=== Section Start ===
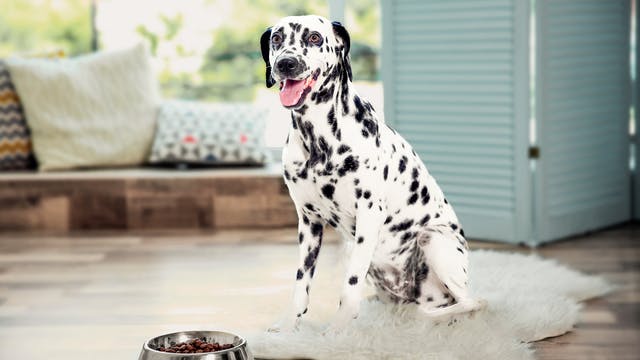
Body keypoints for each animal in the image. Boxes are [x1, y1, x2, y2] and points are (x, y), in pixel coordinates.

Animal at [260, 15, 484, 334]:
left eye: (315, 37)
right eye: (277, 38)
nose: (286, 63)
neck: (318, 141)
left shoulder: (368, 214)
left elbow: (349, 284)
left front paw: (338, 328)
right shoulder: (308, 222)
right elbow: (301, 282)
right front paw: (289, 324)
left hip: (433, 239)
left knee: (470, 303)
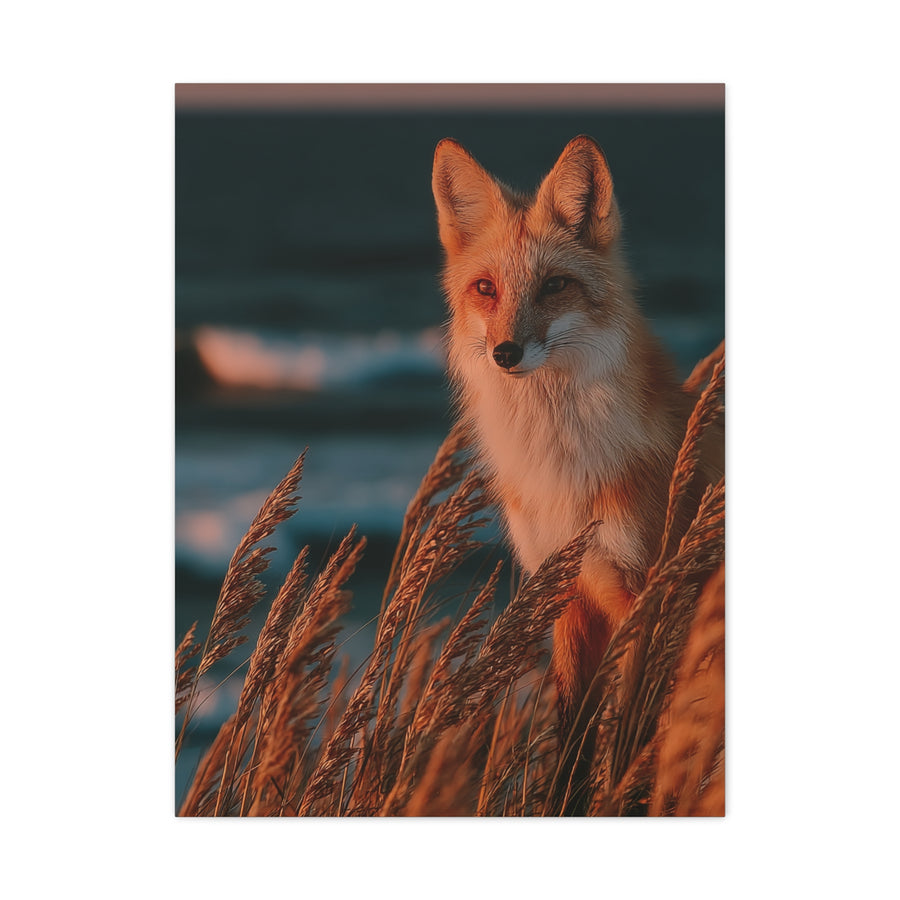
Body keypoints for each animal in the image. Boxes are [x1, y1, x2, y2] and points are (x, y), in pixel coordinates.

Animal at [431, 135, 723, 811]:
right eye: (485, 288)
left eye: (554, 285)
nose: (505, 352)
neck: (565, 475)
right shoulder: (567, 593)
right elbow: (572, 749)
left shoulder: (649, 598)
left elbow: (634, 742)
=== Section End ===
• _YOUR INSTRUCTIONS_:
Lines with the word "left" in them should be copied from the preceding records.

• _SOLUTION TO THIS TASK_:
left eye: (315, 37)
left shoulder: (368, 214)
left elbow: (349, 284)
left front paw: (338, 328)
left hip: (433, 239)
left knee: (470, 303)
left eye: (554, 285)
left shoulder: (649, 598)
left elbow: (634, 742)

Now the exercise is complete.